LittératureRomans québécois
Crédit photo : Le Quartanier
«Ça commence dans un train en marche. On imagine que l’histoire va tout de suite embrayer et qu’on va se trouver sans attendre dans le feu de l’action.» Dès la toute première phrase de l’œuvre, le ton est donné: on retrouve cette narration particulière qui caractérisait aussi Les bases secrètes, premier roman de Turgeon publié en 2011. Ce narrateur, dont on apprendra l’identité au cours de la lecture, est à la fois celui qui permet aux histoires de foisonner, mais également celui qui empêche la bonne marche du récit: «Et finalement le récit ne commence pas», ajoute-t-il. Est-ce lui qui a fait dérailler le train?
Le train déraille, donc. En ressortent indemnes un dessinateur et une de ses lectrices les plus assidues. Celle-ci est avide de connaître le sujet du prochain livre du dessinateur. «Je n’avais pas de prochain livre. C’est flou», affirme le dessinateur, à la fois narrateur et personnage de son propre roman, genre auquel il veut désormais s’adonner. En voulant satisfaire l’appétit de sa fidèle lectrice, il invente sur-le-champ le récit de Johanne Delambre, écrivaine fantôme qui souhaite, après la rédaction de la biographie de la populaire actrice Catherine Bas-de-Casse, devenir romancière. Ce récit encore embryonnaire semble posséder son identité et jouir de ses propres libertés. On a réellement l’impression, en lisant le complexe processus de travail de l’écrivaine fantôme – la rencontre avec cette jeune actrice dont elle veut écrire la biographie, les nombreuses recherches que nécessite son travail, les rencontres avec son éditeur –, que l’œuvre est toujours en train de s’inventer, que l’intrigue progresse à mesure où elle s’écrit.

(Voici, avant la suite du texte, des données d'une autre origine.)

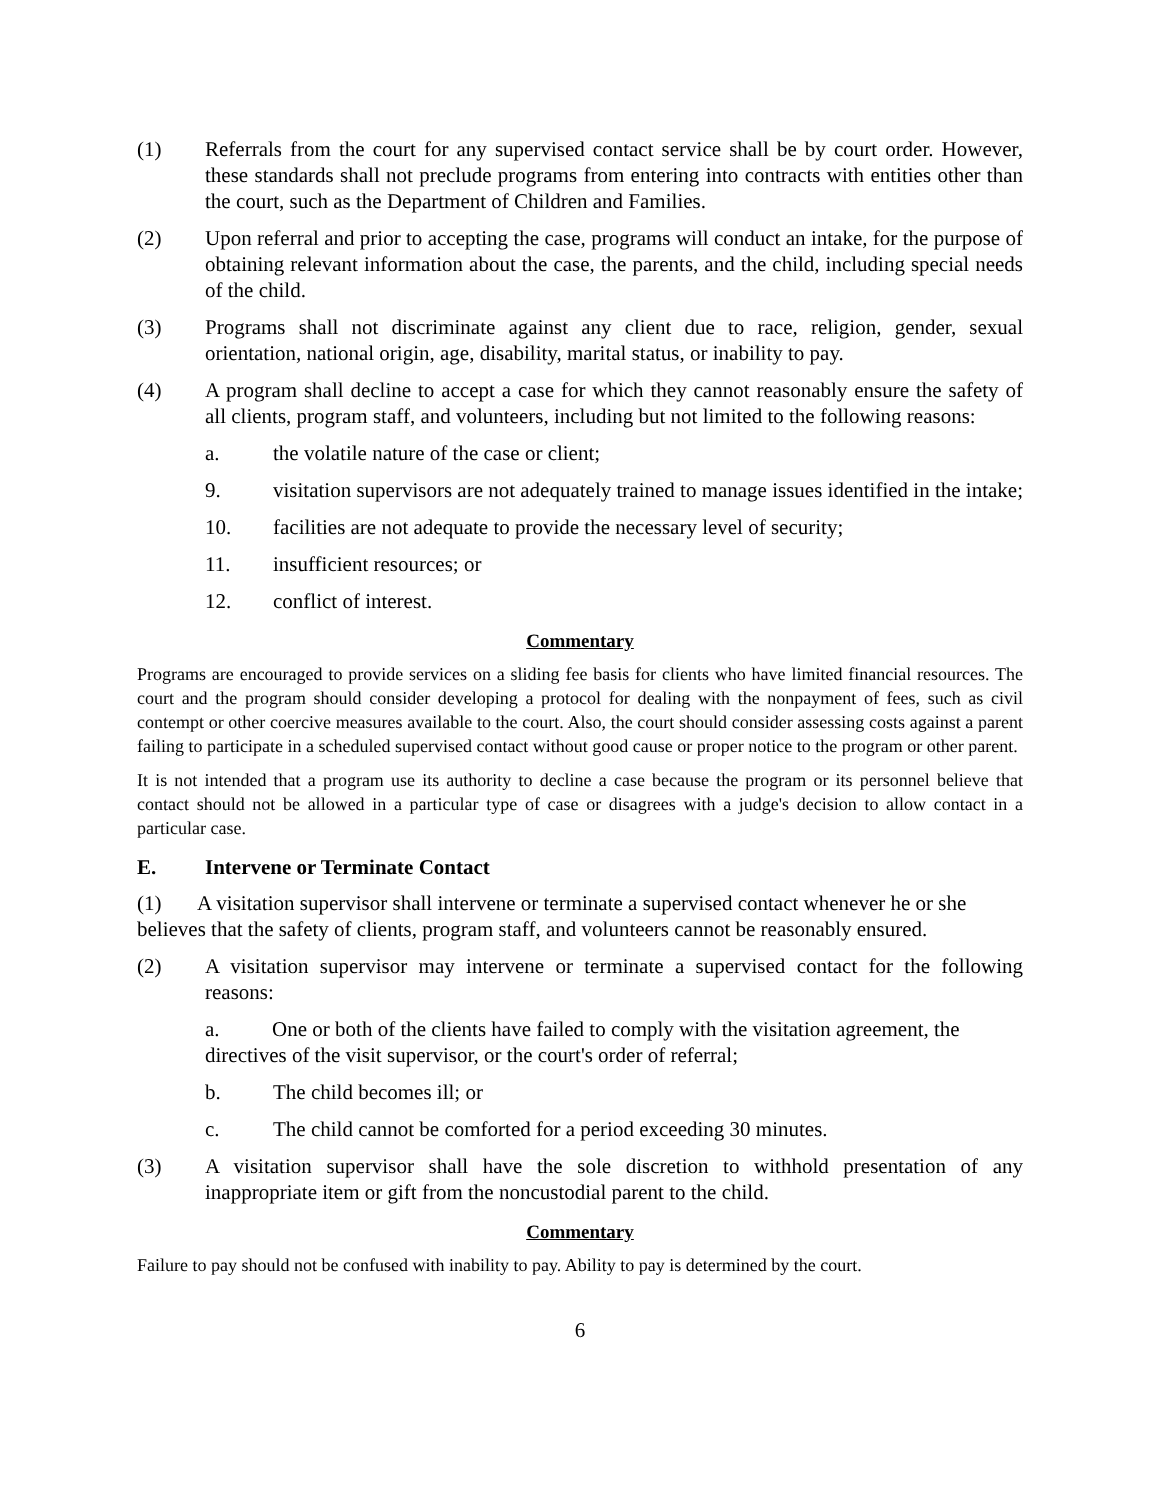(1) Referrals from the court for any supervised contact service shall be by court order. However, these standards shall not preclude programs from entering into contracts with entities other than the court, such as the Department of Children and Families.
(2) Upon referral and prior to accepting the case, programs will conduct an intake, for the purpose of obtaining relevant information about the case, the parents, and the child, including special needs of the child.
(3) Programs shall not discriminate against any client due to race, religion, gender, sexual orientation, national origin, age, disability, marital status, or inability to pay.
(4) A program shall decline to accept a case for which they cannot reasonably ensure the safety of all clients, program staff, and volunteers, including but not limited to the following reasons:
a. the volatile nature of the case or client;
9. visitation supervisors are not adequately trained to manage issues identified in the intake;
10. facilities are not adequate to provide the necessary level of security;
11. insufficient resources; or
12. conflict of interest.
Commentary
Programs are encouraged to provide services on a sliding fee basis for clients who have limited financial resources. The court and the program should consider developing a protocol for dealing with the nonpayment of fees, such as civil contempt or other coercive measures available to the court. Also, the court should consider assessing costs against a parent failing to participate in a scheduled supervised contact without good cause or proper notice to the program or other parent.
It is not intended that a program use its authority to decline a case because the program or its personnel believe that contact should not be allowed in a particular type of case or disagrees with a judge's decision to allow contact in a particular case.
E. Intervene or Terminate Contact
(1) A visitation supervisor shall intervene or terminate a supervised contact whenever he or she believes that the safety of clients, program staff, and volunteers cannot be reasonably ensured.
(2) A visitation supervisor may intervene or terminate a supervised contact for the following reasons:
a. One or both of the clients have failed to comply with the visitation agreement, the directives of the visit supervisor, or the court's order of referral;
b. The child becomes ill; or
c. The child cannot be comforted for a period exceeding 30 minutes.
(3) A visitation supervisor shall have the sole discretion to withhold presentation of any inappropriate item or gift from the noncustodial parent to the child.
Commentary
Failure to pay should not be confused with inability to pay. Ability to pay is determined by the court.
6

«Alors, on reprendra le train.» Rencontre improbable entre Henri Cordier, un ingénieur sollicité pour un prestigieux colloque et Carole, une flamboyante actrice. En épiant les deux amants, on se rend vite compte qu’il s’agit d’une histoire d’amour de papier: leur idylle est en fait l’objet du premier roman de Johanne Delambre. Mais elle ne sera que de courte durée.
Puis, que viennent faire Raymond Loquès et Alphonse Grondines, deux écrivains chevronnés, dans cette histoire? Et surtout, pourquoi Grondines accuse-t-il la nouvelle romancière d’avoir plagié les canevas de ses deux premiers romans sur ceux de Loquès?

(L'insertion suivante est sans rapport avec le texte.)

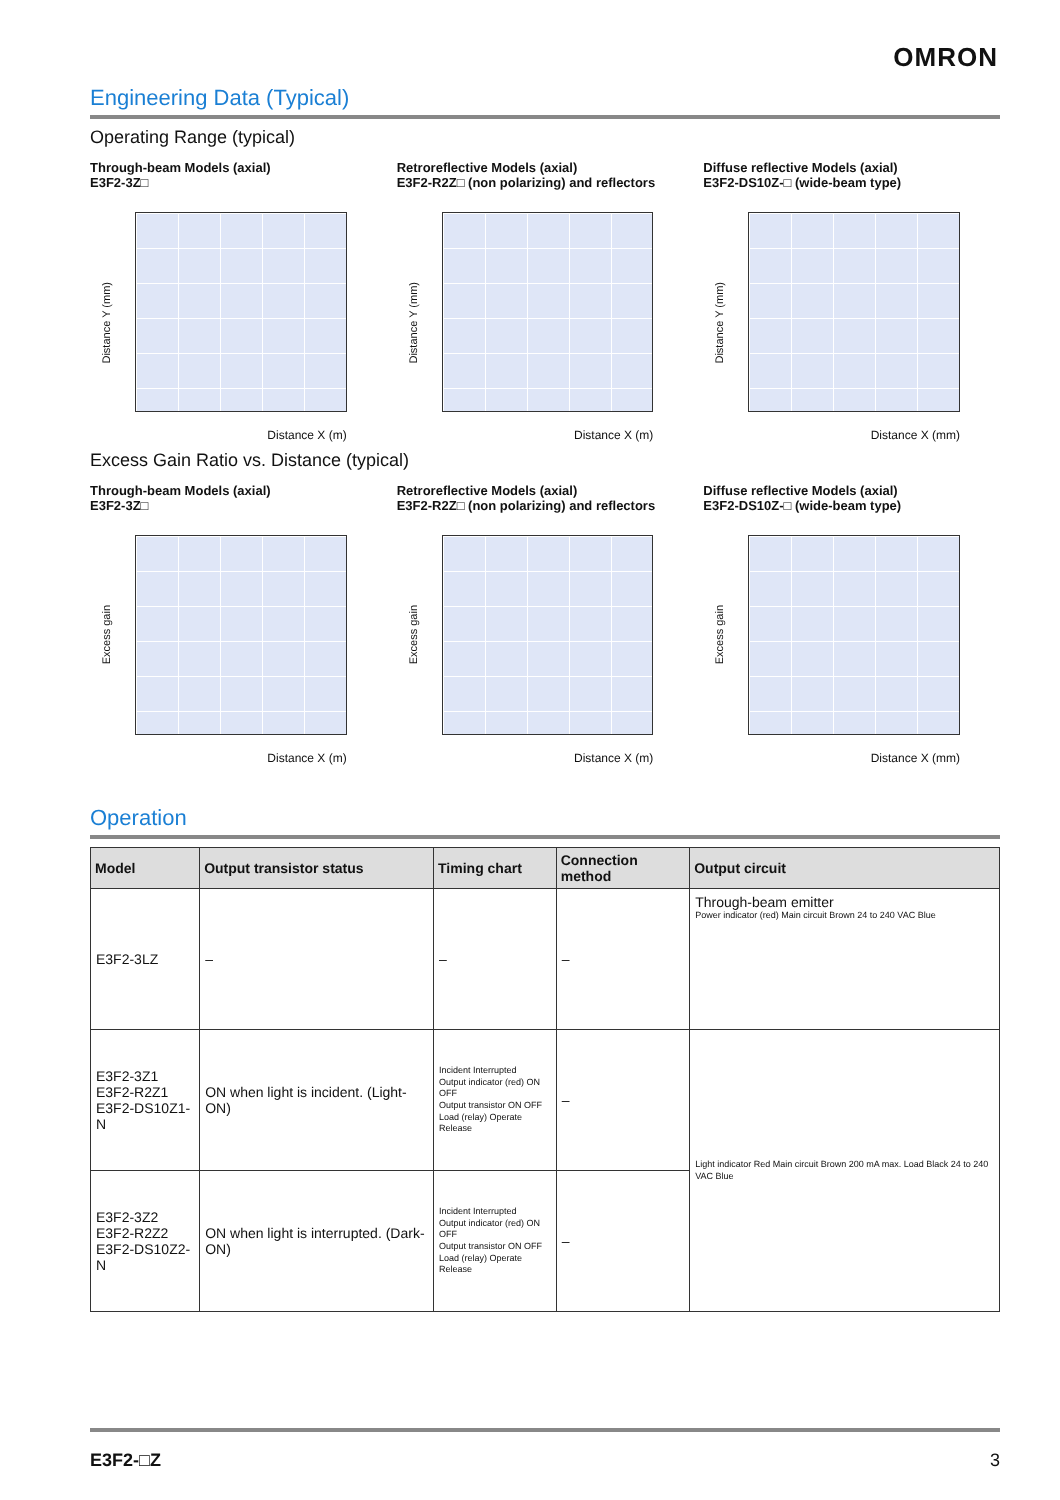OMRON
Engineering Data (Typical)
Operating Range (typical)
Through-beam Models (axial)
E3F2-3Z□
Distance Y (mm)
Distance X (m)
Retroreflective Models (axial)
E3F2-R2Z□ (non polarizing) and reflectors
Distance Y (mm)
Distance X (m)
Diffuse reflective Models (axial)
E3F2-DS10Z-□ (wide-beam type)
Distance Y (mm)
Distance X (mm)
Excess Gain Ratio vs. Distance (typical)
Through-beam Models (axial)
E3F2-3Z□
Excess gain
Distance X (m)
Retroreflective Models (axial)
E3F2-R2Z□ (non polarizing) and reflectors
Excess gain
Distance X (m)
Diffuse reflective Models (axial)
E3F2-DS10Z-□ (wide-beam type)
Excess gain
Distance X (mm)
Operation
| Model | Output transistor status | Timing chart | Connection method | Output circuit |
| --- | --- | --- | --- | --- |
| E3F2-3LZ | – | – | – | Through-beam emitter Power indicator (red) Main circuit Brown 24 to 240 VAC Blue |
| E3F2-3Z1 E3F2-R2Z1 E3F2-DS10Z1-N | ON when light is incident. (Light-ON) | Incident Interrupted Output indicator (red) ON OFF Output transistor ON OFF Load (relay) Operate Release | – | Light indicator Red Main circuit Brown 200 mA max. Load Black 24 to 240 VAC Blue |
| E3F2-3Z2 E3F2-R2Z2 E3F2-DS10Z2-N | ON when light is interrupted. (Dark-ON) | Incident Interrupted Output indicator (red) ON OFF Output transistor ON OFF Load (relay) Operate Release | – | |
E3F2-□Z 3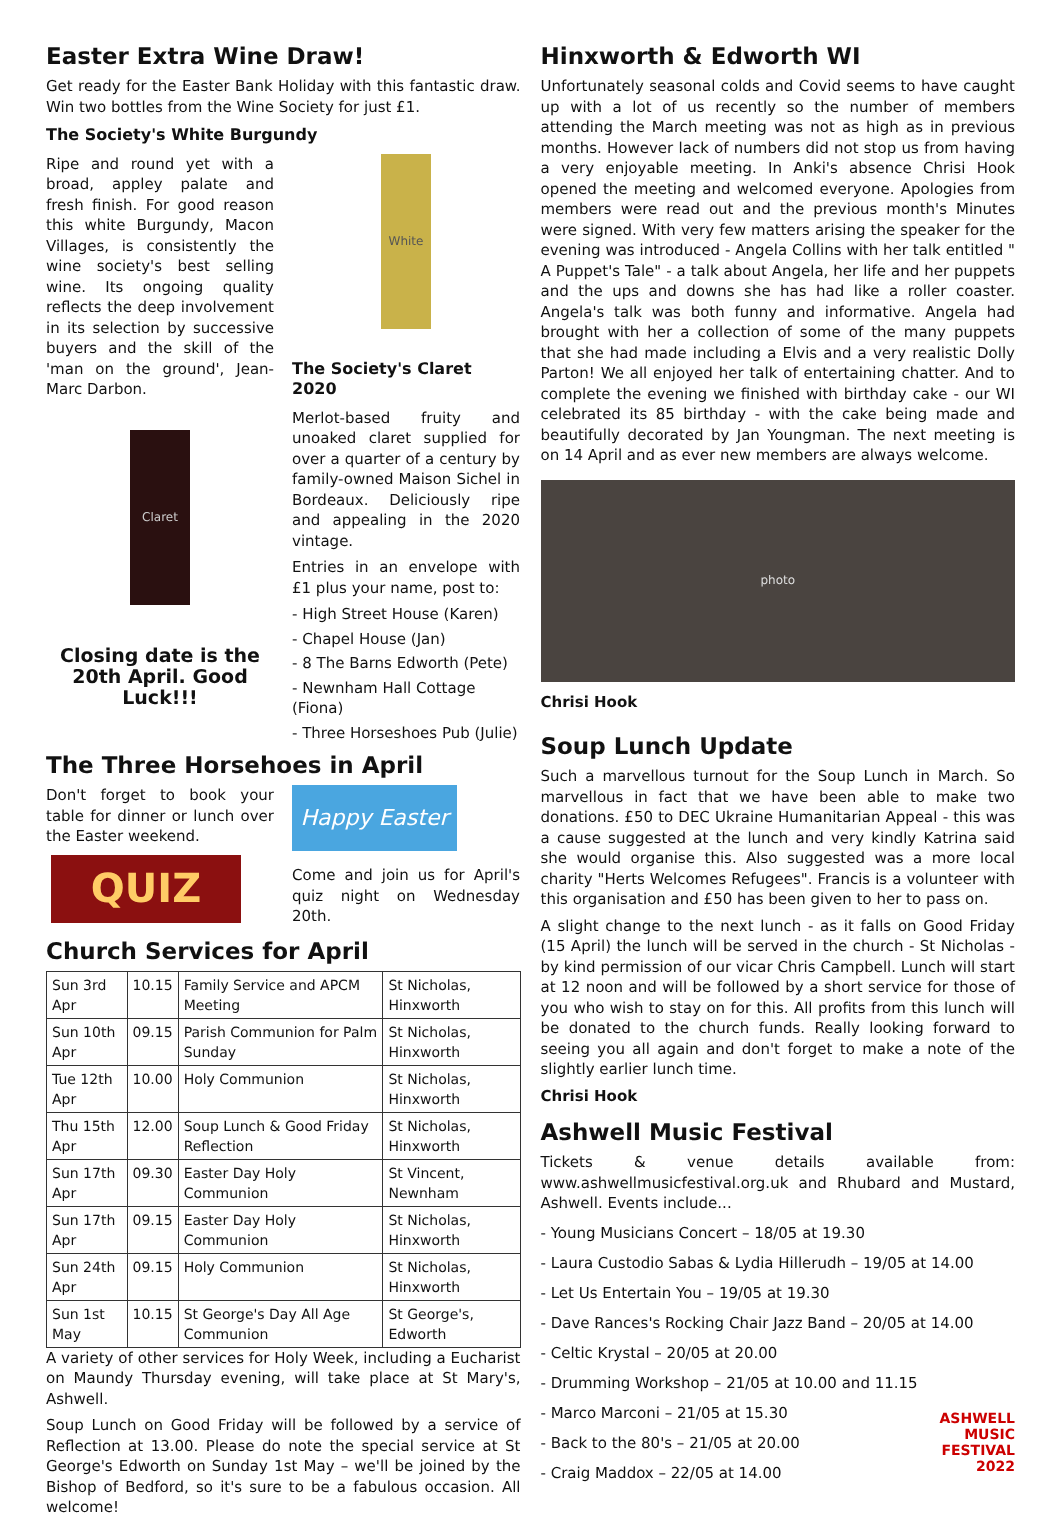Easter Extra Wine Draw!
Get ready for the Easter Bank Holiday with this fantastic draw. Win two bottles from the Wine Society for just £1.
The Society's White Burgundy
Ripe and round yet with a broad, appley palate and fresh finish. For good reason this white Burgundy, Macon Villages, is consistently the wine society's best selling wine. Its ongoing quality reflects the deep involvement in its selection by successive buyers and the skill of the 'man on the ground', Jean-Marc Darbon.
Claret
Closing date is the 20th April. Good Luck!!!
White
The Society's Claret 2020
Merlot-based fruity and unoaked claret supplied for over a quarter of a century by family-owned Maison Sichel in Bordeaux. Deliciously ripe and appealing in the 2020 vintage.
Entries in an envelope with £1 plus your name, post to:
- High Street House (Karen)
- Chapel House (Jan)
- 8 The Barns Edworth (Pete)
- Newnham Hall Cottage (Fiona)
- Three Horseshoes Pub (Julie)
The Three Horsehoes in April
Don't forget to book your table for dinner or lunch over the Easter weekend.
QUIZ
Happy Easter
Come and join us for April's quiz night on Wednesday 20th.
Church Services for April
| Sun 3rd Apr | 10.15 | Family Service and APCM Meeting | St Nicholas, Hinxworth |
| Sun 10th Apr | 09.15 | Parish Communion for Palm Sunday | St Nicholas, Hinxworth |
| Tue 12th Apr | 10.00 | Holy Communion | St Nicholas, Hinxworth |
| Thu 15th Apr | 12.00 | Soup Lunch & Good Friday Reflection | St Nicholas, Hinxworth |
| Sun 17th Apr | 09.30 | Easter Day Holy Communion | St Vincent, Newnham |
| Sun 17th Apr | 09.15 | Easter Day Holy Communion | St Nicholas, Hinxworth |
| Sun 24th Apr | 09.15 | Holy Communion | St Nicholas, Hinxworth |
| Sun 1st May | 10.15 | St George's Day All Age Communion | St George's, Edworth |
A variety of other services for Holy Week, including a Eucharist on Maundy Thursday evening, will take place at St Mary's, Ashwell.
Soup Lunch on Good Friday will be followed by a service of Reflection at 13.00. Please do note the special service at St George's Edworth on Sunday 1st May – we'll be joined by the Bishop of Bedford, so it's sure to be a fabulous occasion. All welcome!
Hinxworth & Edworth WI
Unfortunately seasonal colds and Covid seems to have caught up with a lot of us recently so the number of members attending the March meeting was not as high as in previous months. However lack of numbers did not stop us from having a very enjoyable meeting. In Anki's absence Chrisi Hook opened the meeting and welcomed everyone. Apologies from members were read out and the previous month's Minutes were signed. With very few matters arising the speaker for the evening was introduced - Angela Collins with her talk entitled " A Puppet's Tale" - a talk about Angela, her life and her puppets and the ups and downs she has had like a roller coaster. Angela's talk was both funny and informative. Angela had brought with her a collection of some of the many puppets that she had made including a Elvis and a very realistic Dolly Parton! We all enjoyed her talk of entertaining chatter. And to complete the evening we finished with birthday cake - our WI celebrated its 85 birthday - with the cake being made and beautifully decorated by Jan Youngman. The next meeting is on 14 April and as ever new members are always welcome.
photo
Chrisi Hook
Soup Lunch Update
Such a marvellous turnout for the Soup Lunch in March. So marvellous in fact that we have been able to make two donations. £50 to DEC Ukraine Humanitarian Appeal - this was a cause suggested at the lunch and very kindly Katrina said she would organise this. Also suggested was a more local charity "Herts Welcomes Refugees". Francis is a volunteer with this organisation and £50 has been given to her to pass on.
A slight change to the next lunch - as it falls on Good Friday (15 April) the lunch will be served in the church - St Nicholas - by kind permission of our vicar Chris Campbell. Lunch will start at 12 noon and will be followed by a short service for those of you who wish to stay on for this. All profits from this lunch will be donated to the church funds. Really looking forward to seeing you all again and don't forget to make a note of the slightly earlier lunch time.
Chrisi Hook
Ashwell Music Festival
Tickets & venue details available from: www.ashwellmusicfestival.org.uk and Rhubard and Mustard, Ashwell. Events include...
- Young Musicians Concert – 18/05 at 19.30
- Laura Custodio Sabas & Lydia Hillerudh – 19/05 at 14.00
- Let Us Entertain You – 19/05 at 19.30
- Dave Rances's Rocking Chair Jazz Band – 20/05 at 14.00
- Celtic Krystal – 20/05 at 20.00
- Drumming Workshop – 21/05 at 10.00 and 11.15
- Marco Marconi – 21/05 at 15.30
- Back to the 80's – 21/05 at 20.00
- Craig Maddox – 22/05 at 14.00
ASHWELL
MUSIC
FESTIVAL
2022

David Turgeon s’amuse continuellement, dans La revanche de l’écrivaine fantôme, à tromper son lecteur. Et puisque le livre que nous avons sous les yeux est lui-même l’esquisse d’un roman que lit et commente à mesure la lectrice survivante de l’accident ferroviaire, ces ébauches d’histoires se répondent comme autant de reflets de l’impressionnant jeu de miroirs mis en scène par Turgeon. Il s’agit d’un procédé que l’on retrouve entre autres chez l’écrivain américain Paul Auster; (pensons à Cité de verre, le premier volet de sa Trilogie new-yorkaise, paru en 1985). Bien que très forts, les personnages de l’œuvre sont toutefois quelque peu encloisonnés dans la méta-écriture (les commentaires critiques au sujet de l’écriture). Après avoir suivi le destin de l’un d’entre eux, il nous est dérobé par un personnage subséquent qui en revendique la création, coupant les ailes à une histoire en laquelle nous avions pourtant de grandes espérances.

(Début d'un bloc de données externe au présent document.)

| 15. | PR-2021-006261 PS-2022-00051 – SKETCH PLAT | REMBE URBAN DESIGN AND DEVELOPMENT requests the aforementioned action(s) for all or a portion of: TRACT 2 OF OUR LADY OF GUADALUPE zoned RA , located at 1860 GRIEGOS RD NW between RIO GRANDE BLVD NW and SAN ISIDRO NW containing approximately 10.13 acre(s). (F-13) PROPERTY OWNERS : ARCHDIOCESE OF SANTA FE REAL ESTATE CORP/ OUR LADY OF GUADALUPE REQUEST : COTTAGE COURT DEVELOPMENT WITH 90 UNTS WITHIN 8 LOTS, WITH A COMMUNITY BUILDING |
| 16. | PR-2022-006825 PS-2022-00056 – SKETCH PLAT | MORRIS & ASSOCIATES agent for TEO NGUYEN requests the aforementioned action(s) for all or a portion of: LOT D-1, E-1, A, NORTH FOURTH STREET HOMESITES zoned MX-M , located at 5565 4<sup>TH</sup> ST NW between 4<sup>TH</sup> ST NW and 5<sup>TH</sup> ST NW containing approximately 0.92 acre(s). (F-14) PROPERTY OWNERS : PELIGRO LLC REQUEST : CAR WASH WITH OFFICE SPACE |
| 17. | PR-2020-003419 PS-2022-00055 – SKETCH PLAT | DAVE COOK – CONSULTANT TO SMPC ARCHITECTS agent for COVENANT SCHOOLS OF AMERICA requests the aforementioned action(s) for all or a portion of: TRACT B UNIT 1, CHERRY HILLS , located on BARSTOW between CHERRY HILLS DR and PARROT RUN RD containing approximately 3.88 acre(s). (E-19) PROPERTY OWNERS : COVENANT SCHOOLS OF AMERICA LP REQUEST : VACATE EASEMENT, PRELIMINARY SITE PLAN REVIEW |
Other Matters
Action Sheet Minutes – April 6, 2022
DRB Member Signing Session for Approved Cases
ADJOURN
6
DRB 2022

Nul besoin de tenter de résumer l’intrigue ou de chercher à démêler la réalité des personnages des fictions qu’ils inventent pour apprécier cette œuvre; il suffit de se laisser bercer par les petites épopées et d’observer la fragile mais puissante existence des personnages qu’on y rencontre. Si l’entreprise autoréflexive est menée avec beaucoup d’adresse et si elle exerce un pouvoir réel sur la suite du récit, elle a pour conséquence de troubler la descente du lecteur au cœur des fictions (des «cités», dirait le personnage écrivain Raymon Lonquès) créées par l’auteur et d’empiéter sur les récits qui mériteraient plus d’espace.
Répétons-le, une des forces de David Turgeon est précisément la manière dont il raconte des histoires, dont il transporte le lecteur dans des mondes inédits, poétiques et troublants. Ces histoires auraient simplement besoin de plus de liberté.